Do they have any specific kind of plant preferences? If not, im just going to add some random plants that im picking up to the tank, to provide them with some hiding places if they so choose.


----------



## Guest (Oct 18, 2008)

They like algae wafers. I feed mine HBH Crab and Lobster bites too, which has calcium and stuff that they need. Make sure whatever you feed them doesn't have copper in it.

They like moss the most from what I can tell, but they will hang out in any plants you put in the tank.


Are you keeping them with fish?


----------



## ThatFishKid (Aug 9, 2008)

Mine love nibbling moss, and they tend to eat the bits of stuff that gets trapped on the moss as well. My shrimp are attracted like magnets to my riccia, but from what I have seen, riccia is usually tough to find. I got mine by accident mixed in with duckweed and watersprites.


----------



## Logicaly (Sep 28, 2008)

Mine will be kept with just 1 betta, who after I have been observing for almost a month now, I have no worries that he will leave them alone.

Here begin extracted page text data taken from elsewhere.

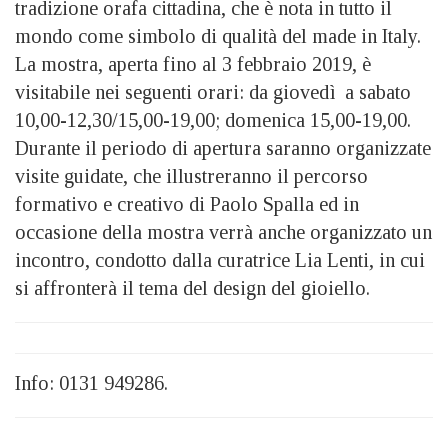
tradizione orafa cittadina, che è nota in tutto il
mondo come simbolo di qualità del made in Italy.
La mostra, aperta fino al 3 febbraio 2019, è
visitabile nei seguenti orari: da giovedì a sabato
10,00-12,30/15,00-19,00; domenica 15,00-19,00.
Durante il periodo di apertura saranno organizzate
visite guidate, che illustreranno il percorso
formativo e creativo di Paolo Spalla ed in
occasione della mostra verrà anche organizzato un
incontro, condotto dalla curatrice Lia Lenti, in cui
si affronterà il tema del design del gioiello.
Info: 0131 949286.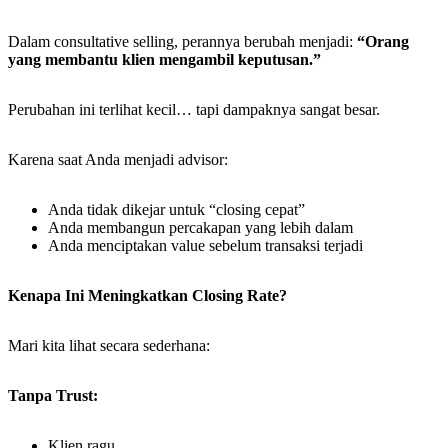
Dalam consultative selling, perannya berubah menjadi:
“Orang
yang membantu klien mengambil keputusan.”
Perubahan ini terlihat kecil… tapi dampaknya sangat besar.
Karena saat Anda menjadi advisor:
Anda tidak dikejar untuk “closing cepat”
Anda membangun percakapan yang lebih dalam
Anda menciptakan value sebelum transaksi terjadi
Kenapa Ini Meningkatkan Closing Rate?
Mari kita lihat secara sederhana:
Tanpa Trust:
Klien ragu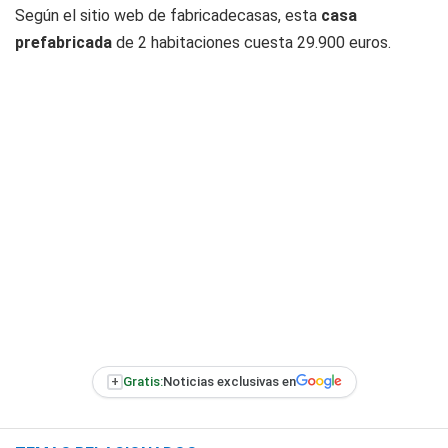
Según el sitio web de fabricadecasas, esta
casa
prefabricada
de 2 habitaciones cuesta 29.900 euros.
+
Gratis:
Noticias exclusivas en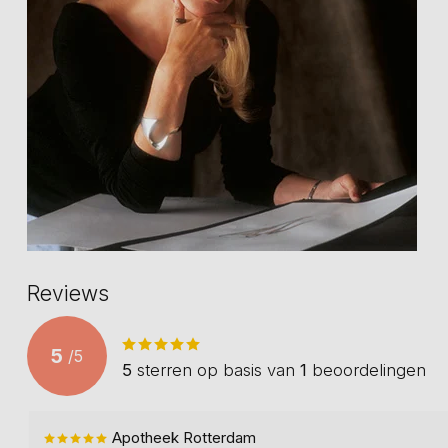
Reviews
5
/
5
5
sterren op basis van
1
beoordelingen
Apotheek Rotterdam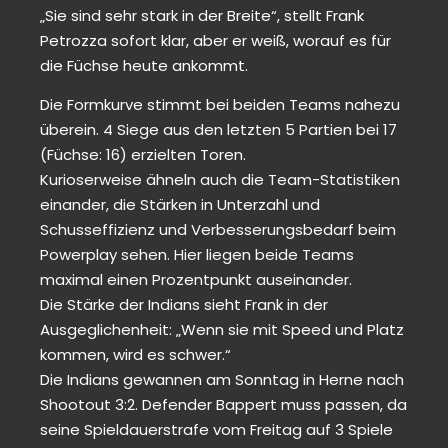
„Sie sind sehr stark in der Breite“, stellt Frank
Petrozza sofort klar, aber er weiß, worauf es für
die Füchse heute ankommt.
Die Formkurve stimmt bei beiden Teams nahezu
überein. 4 Siege aus den letzten 5 Partien bei 17
(Füchse: 16) erzielten Toren.
Kurioserweise ähneln auch die Team-Statistiken
einander, die Stärken in Unterzahl und
Schusseffizienz und Verbesserungsbedarf beim
Powerplay sehen. Hier liegen beide Teams
maximal einen Prozentpunkt auseinander.
Die Stärke der Indians sieht Frank in der
Ausgeglichenheit: „Wenn sie mit Speed und Platz
kommen, wird es schwer.“
Die Indians gewannen am Sonntag in Herne nach
Shootout 3:2. Defender Bappert muss passen, da
seine Spieldauerstrafe vom Freitag auf 3 Spiele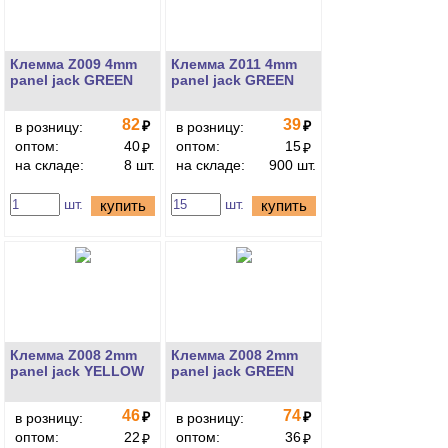
Клемма Z009 4mm
Клемма Z011 4mm
panel jack GREEN
panel jack GREEN
82
39
₽
₽
в розницу:
в розницу:
оптом:
40
оптом:
15
₽
₽
на складе:
8 шт.
на складе:
900 шт.
шт.
шт.
купить
купить
Клемма Z008 2mm
Клемма Z008 2mm
panel jack YELLOW
panel jack GREEN
46
74
₽
₽
в розницу:
в розницу:
оптом:
22
оптом:
36
₽
₽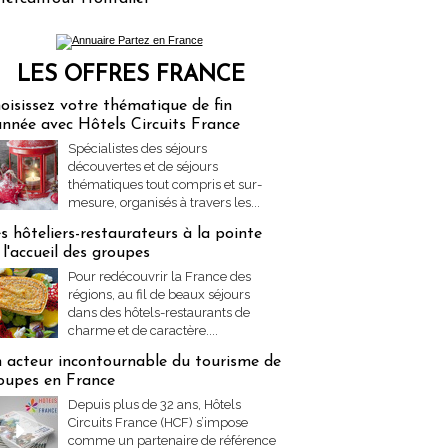
LES OFFRES FRANCE
res Partez en France
oisissez votre thématique de fin
année avec Hôtels Circuits France
Spécialistes des séjours
découvertes et de séjours
thématiques tout compris et sur-
mesure, organisés à travers les...
s hôteliers-restaurateurs à la pointe
 l'accueil des groupes
Pour redécouvrir la France des
régions, au fil de beaux séjours
dans des hôtels-restaurants de
charme et de caractère....
 acteur incontournable du tourisme de
oupes en France
Depuis plus de 32 ans, Hôtels
Circuits France (HCF) s’impose
comme un partenaire de référence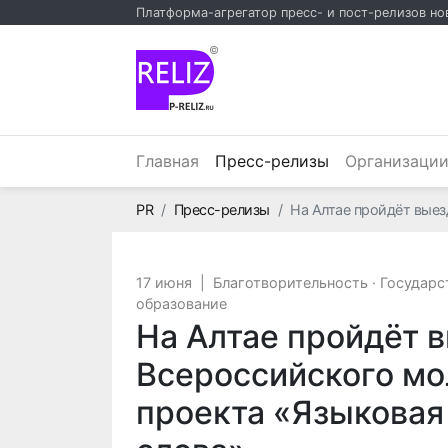
Платформа-агрегатор пресс- и пост-релизов но
©
(текущий)
Главная
Пресс-релизы
Организаци
Главная
PR
Пресс-релизы
На Алтае пройдёт вые
17 июня
|
Благотворительность
·
Государс
образование
На Алтае пройдёт 
Всероссийского мо
проекта «Языковая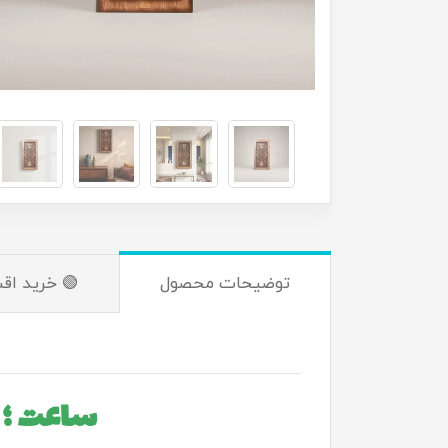
توضیحات محصول
🟢 خرید اق
ساعت ؛ 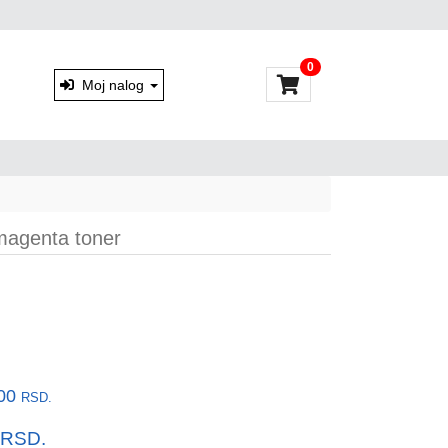
0
Moj nalog
genta toner
,00
RSD.
RSD.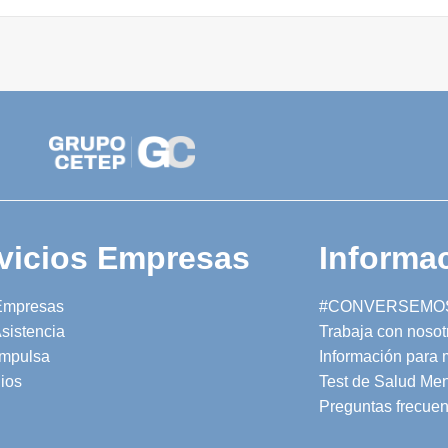
vicios Empresas
Informac
Empresas
#CONVERSEMO
sistencia
Trabaja con nosot
mpulsa
Información para
ios
Test de Salud Men
Preguntas frecuen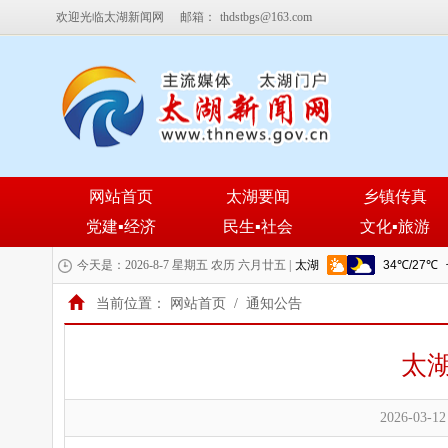
欢迎光临太湖新闻网
邮箱：
thdstbgs@163.com
网站首页
太湖要闻
乡镇传真
党建▪经济
民生▪社会
文化▪旅游
今天是：2026-8-7 星期五 农历 六月廿五 |
当前位置：
网站首页
/
通知公告
太
2026-03-12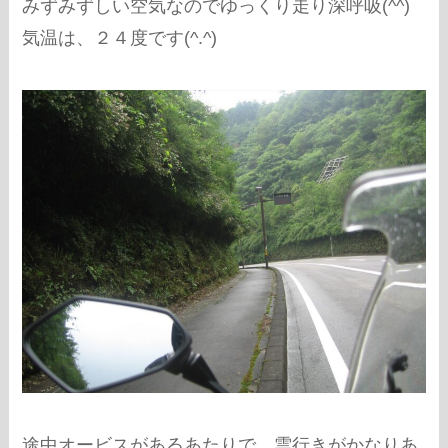
みずみずしい空気なのでゆっくり走り深呼吸(^^)
気温は、２４度です(^.^)
途中オービスがあるあたりで、雲行きがかなりあ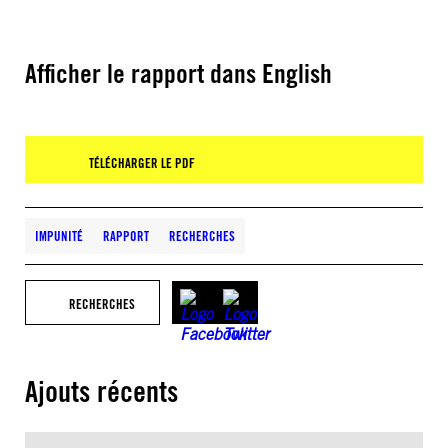
Afficher le rapport dans English
TÉLÉCHARGER LE PDF
IMPUNITÉ
RAPPORT
RECHERCHES
RECHERCHES
Ajouts récents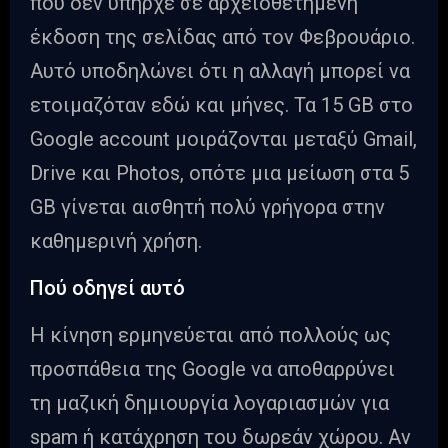
που δεν υπήρχε σε αρχειοθετημένη
έκδοση της σελίδας από τον Φεβρουάριο.
Αυτό υποδηλώνει ότι η αλλαγή μπορεί να
ετοιμαζόταν εδώ και μήνες. Τα 15 GB στο
Google account μοιράζονται μεταξύ Gmail,
Drive και Photos, οπότε μια μείωση στα 5
GB γίνεται αισθητή πολύ γρήγορα στην
καθημερινή χρήση.
Πού οδηγεί αυτό
Η κίνηση ερμηνεύεται από πολλούς ως
προσπάθεια της Google να αποθαρρύνει
τη μαζική δημιουργία λογαριασμών για
spam ή κατάχρηση του δωρεάν χώρου. Αν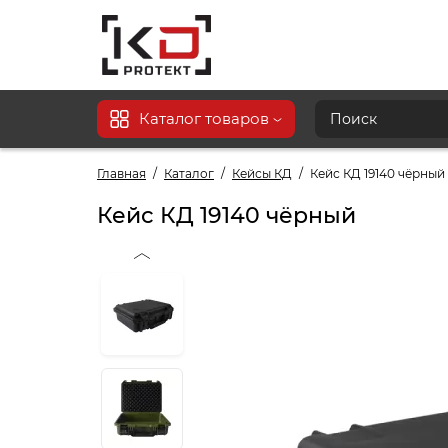
Каталог товаров
Главная
Каталог
Кейсы КД
Кейс КД 19140 чёрный
Кейс КД 19140 чёрный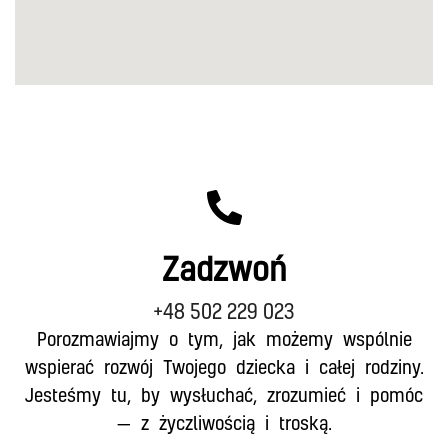
Zadzwoń
+48 502 229 023
Porozmawiajmy o tym, jak możemy wspólnie
wspierać rozwój Twojego dziecka i całej rodziny.
Jesteśmy tu, by wysłuchać, zrozumieć i pomóc
— z życzliwością i troską.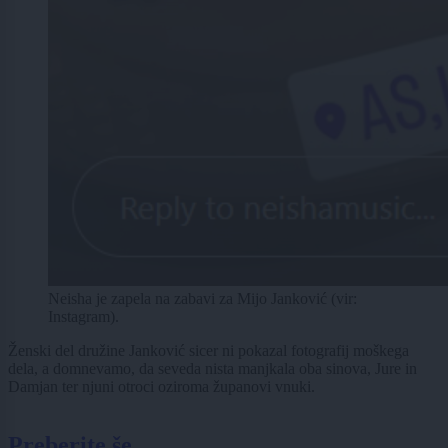
Neisha je zapela na zabavi za Mijo Janković (vir:
Instagram).
Ženski del družine Janković sicer ni pokazal fotografij moškega
dela, a domnevamo, da seveda nista manjkala oba sinova, Jure in
Damjan ter njuni otroci oziroma županovi vnuki.
Preberite še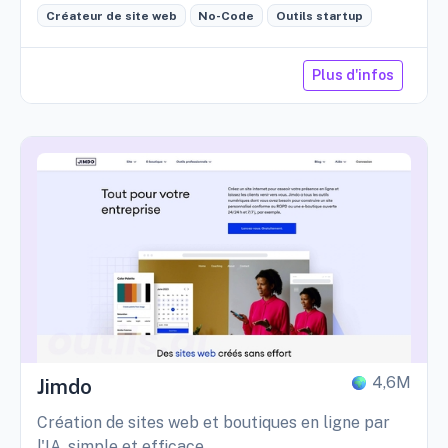
Créateur de site web
No-Code
Outils startup
Plus d'infos
4,6M
Jimdo
Création de sites web et boutiques en ligne par
l'IA, simple et efficace.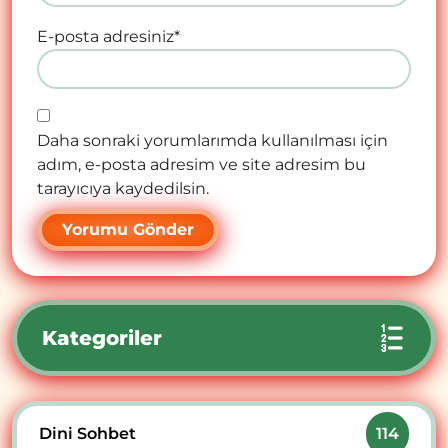
E-posta adresiniz
*
Daha sonraki yorumlarımda kullanılması için
adım, e-posta adresim ve site adresim bu
tarayıcıya kaydedilsin.
Kategoriler
Dini Sohbet
114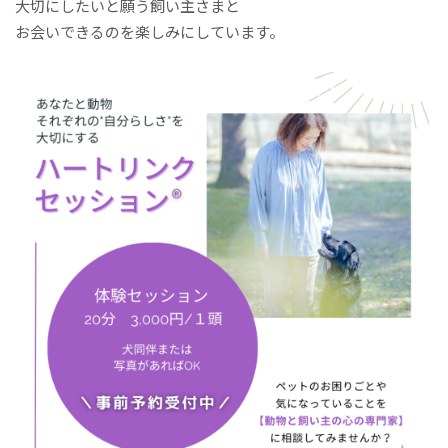
大切にしたいと願う飼い主さまと
お会いできるのを楽しみにしています。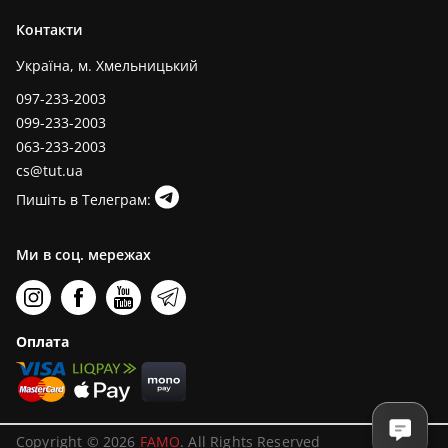
Контакти
Україна, м. Хмельницький
097-233-2003
099-233-2003
063-233-2003
cs@tut.ua
Пишіть в Телеграм:
Ми в соц. мережах
Оплата
Copyright © 2026
FAMO
. All Rights Reserved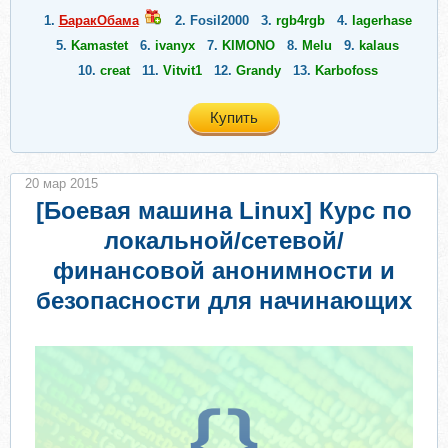
1.
БаракОбама
2.
Fosil2000
3.
rgb4rgb
4.
lagerhase
5.
Kamastet
6.
ivanyx
7.
KIMONO
8.
Melu
9.
kalaus
10.
creat
11.
Vitvit1
12.
Grandy
13.
Karbofoss
Купить
20 мар 2015
[Боевая машина Linux] Курс по
локальной/сетевой/
финансовой анонимности и
безопасности для начинающих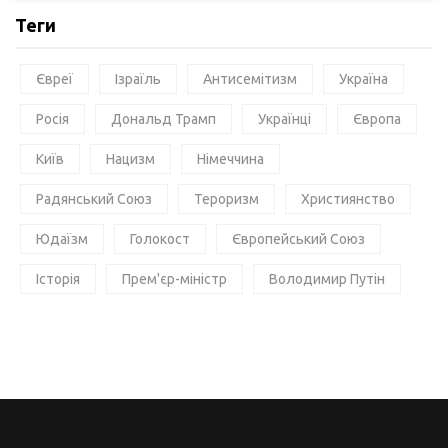
Теги
Євреї
Ізраїль
Антисемітизм
Україна
Росія
Дональд Трамп
Українці
Європа
Київ
Нацизм
Німеччина
Радянський Союз
Тероризм
Християнство
Юдаїзм
Голокост
Європейський Союз
Історія
Прем'єр-міністр
Володимир Путін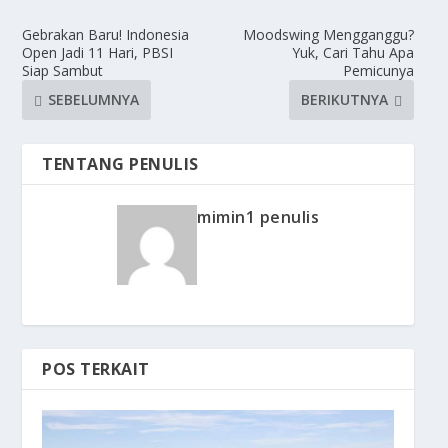
Gebrakan Baru! Indonesia
Moodswing Mengganggu?
Open Jadi 11 Hari, PBSI
Yuk, Cari Tahu Apa
Siap Sambut
Pemicunya
SEBELUMNYA
BERIKUTNYA
TENTANG PENULIS
mimin1 penulis
POS TERKAIT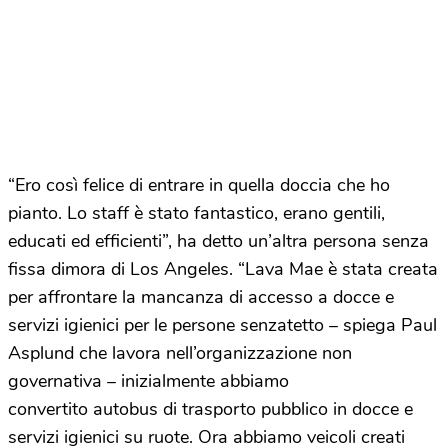
“Ero così felice di entrare in quella doccia che ho
pianto. Lo staff è stato fantastico, erano gentili,
educati ed efficienti”, ha detto un’altra persona senza
fissa dimora di Los Angeles. “Lava Mae è stata creata
per affrontare la mancanza di accesso a docce e
servizi igienici per le persone senzatetto – spiega Paul
Asplund che lavora nell’organizzazione non
governativa – inizialmente abbiamo
convertito autobus di trasporto pubblico in docce e
servizi igienici su ruote. Ora abbiamo veicoli creati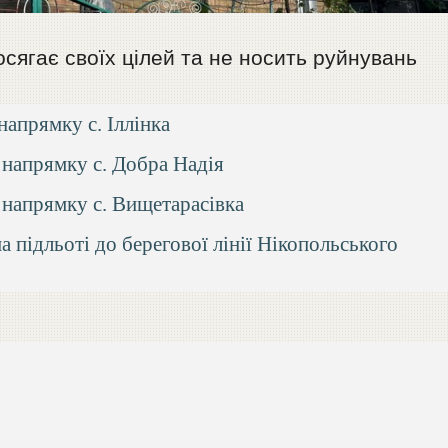
осягає своїх цілей та не носить руйнувань
напрямку с. Іллінка
 напрямку с. Добра Надія
у напрямку с. Вищетарасівка
а підльоті до берегової лінії Нікопольського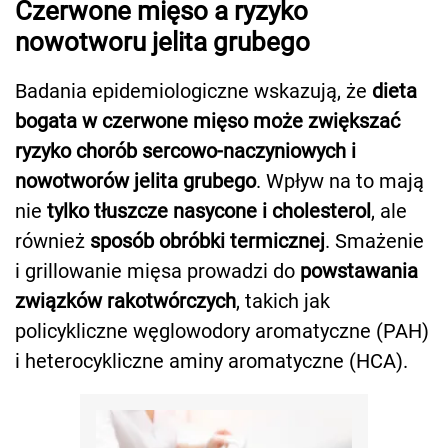
Czerwone mięso a ryzyko
nowotworu jelita grubego
Badania epidemiologiczne wskazują, że
dieta
bogata w czerwone mięso może zwiększać
ryzyko chorób sercowo-naczyniowych i
nowotworów jelita grubego
. Wpływ na to mają
nie
tylko tłuszcze nasycone i cholesterol
, ale
również
sposób obróbki termicznej
. Smażenie
i grillowanie mięsa prowadzi do
powstawania
związków rakotwórczych
, takich jak
policykliczne węglowodory aromatyczne (PAH)
i heterocykliczne aminy aromatyczne (HCA).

So maybe I should pick up some java moss for them. My only concern is that I know its such a fast growing plant, I didnt want it to over take my tank. I suppose though if I clip it regularly, I wont have that issue.


----------



## Guest (Oct 18, 2008)

If you have low lighting and you shade it a little, it won't grow fast. I have it in medium-ish lighting and its a bit shaded and I haven't had to trim or anything yet.


----------



## Logicaly (Sep 28, 2008)

Yes, at the moment it is a low lighting tank. However I am looking to adjust the lighting and increase it some more. As some of the other plants im adding may need it. Even my low light plants didnt originally do so well in the tank, so I want to make some adjustments so I dont have a repeat of dead plants.

That being said, I can always clip out my java moss and share it with my local plant community here in my area that im a member of if it does over take, so I guess its a moot point, haha.


----------